So the God of Books exists after all.A journalist who could treat businessmen fairly is seeing a big boost to his popularity.
That was the thought of many of us when we saw Business Adventures leap to the top of the bestseller lists. For decades now, this volume by the late John Brooks has enjoyed an intense following among business writers. So has the rest of Brooks’s work, especially Once in Golconda, a collection of articles — fables, almost — about the 1920s. Someone, way back when, even called Brooks the “La Fontaine of finance writers.”
Nonetheless, for whatever reason, the rest of the reading public — whether in the 1990s, the Aughts, or the current decade — did not appear to share the journalists’ enthusiasm. In the case of Once in Golconda, some conjectured that it was the title choice that was fatal. Where, or what, in heck is “Golconda”? A mythical kingdom in India, it turned out. Brooks’s 1920s volume, some of us speculated, might have endured had he titled the book “The Roaring Twenties.”

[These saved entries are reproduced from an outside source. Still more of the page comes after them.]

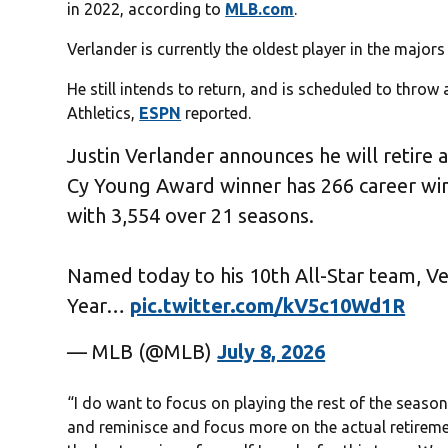
in 2022, according to
MLB.com
.
Verlander is currently the oldest player in the majors
He still intends to return, and is scheduled to thro
Athletics,
ESPN
reported.
Justin Verlander announces he will retire 
Cy Young Award winner has 266 career wins 
with 3,554 over 21 seasons.
Named today to his 10th All-Star team, V
Year…
pic.twitter.com/kV5c10Wd1R
— MLB (@MLB)
July 8, 2026
“I do want to focus on playing the rest of the season,” 
and reminisce and focus more on the actual retirement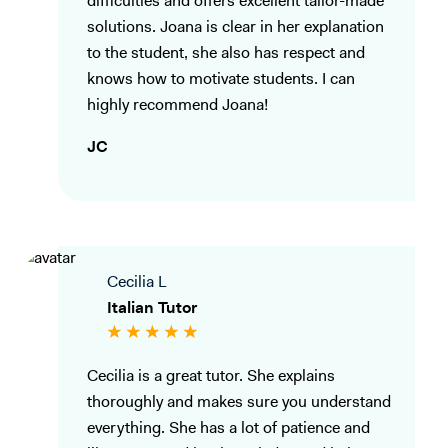
difficulties and offers excellent tailor-made
solutions. Joana is clear in her explanation
to the student, she also has respect and
knows how to motivate students. I can
highly recommend Joana!
JC
Cecilia L
Italian Tutor
Cecilia is a great tutor. She explains
thoroughly and makes sure you understand
everything. She has a lot of patience and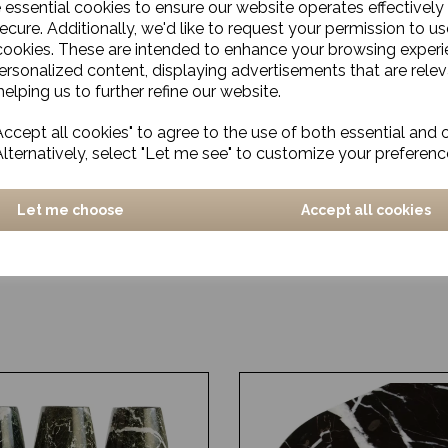
e essential cookies to ensure our website operates effectively
ecure. Additionally, we'd like to request your permission to us
cookies. These are intended to enhance your browsing exper
personalized content, displaying advertisements that are relev
elping us to further refine our website.
ccept all cookies" to agree to the use of both essential and 
Alternatively, select "Let me see" to customize your preferenc
Let me choose
Accept all cookies
lass Tumbler
Smoked Glass Cocktail Gl
£16.00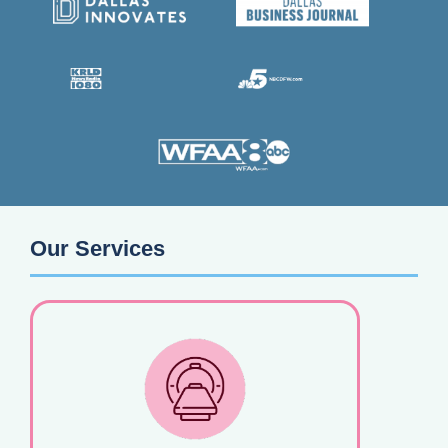
Our Services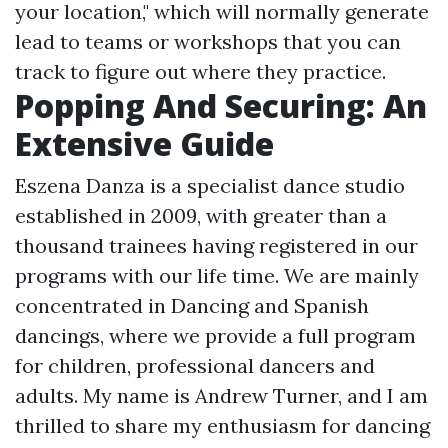
your location," which will normally generate
lead to teams or workshops that you can
track to figure out where they practice.
Popping And Securing: An
Extensive Guide
Eszena Danza is a specialist dance studio
established in 2009, with greater than a
thousand trainees having registered in our
programs with our life time. We are mainly
concentrated in Dancing and Spanish
dancings, where we provide a full program
for children, professional dancers and
adults. My name is Andrew Turner, and I am
thrilled to share my enthusiasm for dancing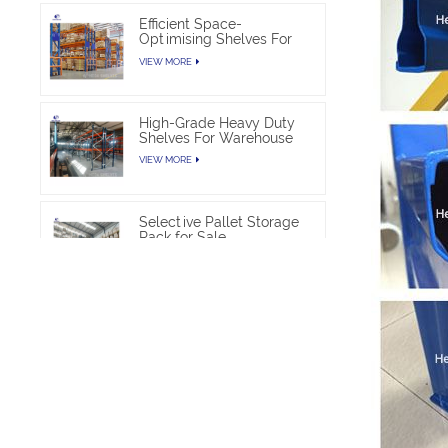
Efficient Space-
Optimising Shelves For
Warehouse Heavy Duty
VIEW MORE
High-Grade Heavy Duty
Shelves For Warehouse
VIEW MORE
Selective Pallet Storage
Rack for Sale
VIEW MORE
Heavy Duty Pallet Rack
Project
VIEW MORE
Heavy Duty Commercial
Pallet Shelving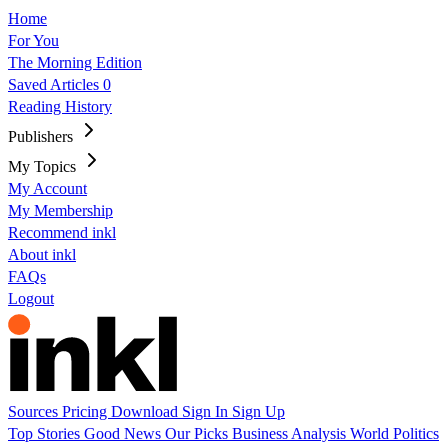
Home
For You
The Morning Edition
Saved Articles
0
Reading History
Publishers
My Topics
My Account
My Membership
Recommend inkl
About inkl
FAQs
Logout
Sources
Pricing
Download
Sign In
Sign Up
Top Stories
Good News
Our Picks
Business
Analysis
World
Politics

As it turns out, it was not a better title that Brooks needed but a billionaire. For when earlier this summer news got out that Bill Gates rated Business Adventures his top read, and that Warren Buffett had given Gates the book, it became a bestseller all over again, four decades after it first appeared.
Some of the reasons that billionaires like Brooks have already been noted in the past weeks’ rush of Gates-approved Brooksmania. The first is that Brooks approaches start-up entrepreneurs in relatively friendly fashion. As Slate noticed, Brooks, like Michael Lewis after him, admires young businessmen with icon-busting ideas. Lewis profiles the innovations of Billy Beane and his statistical sidekick, Paul DePodesta, in scouting baseball players. Brooks likes young risk-takers too: His account of a young energy engineer and his firms’ efforts to escape the ambiguities of the Securities and Exchange Commission’s insider-trading rules will make any young entrepreneur breathless. Brooks captures failure of youthful projects as well. The most beautiful article ever written about a product fiasco is Brooks’s account of the folly of the Edsel automobile at the Ford Motor Company. The final line is one not of despair but of triumph: Brooks’s conclusion in “The Fate of the Edsel” is that “failure can have a certain grandeur success never knows.”
A second reason Brooks enraptures is that he captures challenges ubiquitous in business but a bit obscure for popular television or even Morning Joe: intellectual property and noncompete agreements, for example. One of his best is “One Free Bite,” the story of a young scientist named Donald Wohlgemuth who walked over from B. F. Goodrich to a competitor, International Latex, and then discovered, to his shock, that Goodrich objected. Brooks traces the story of how Goodrich dragged the young man into court to stop him sharing secrets of the space suit they were designing for Mercury astronauts.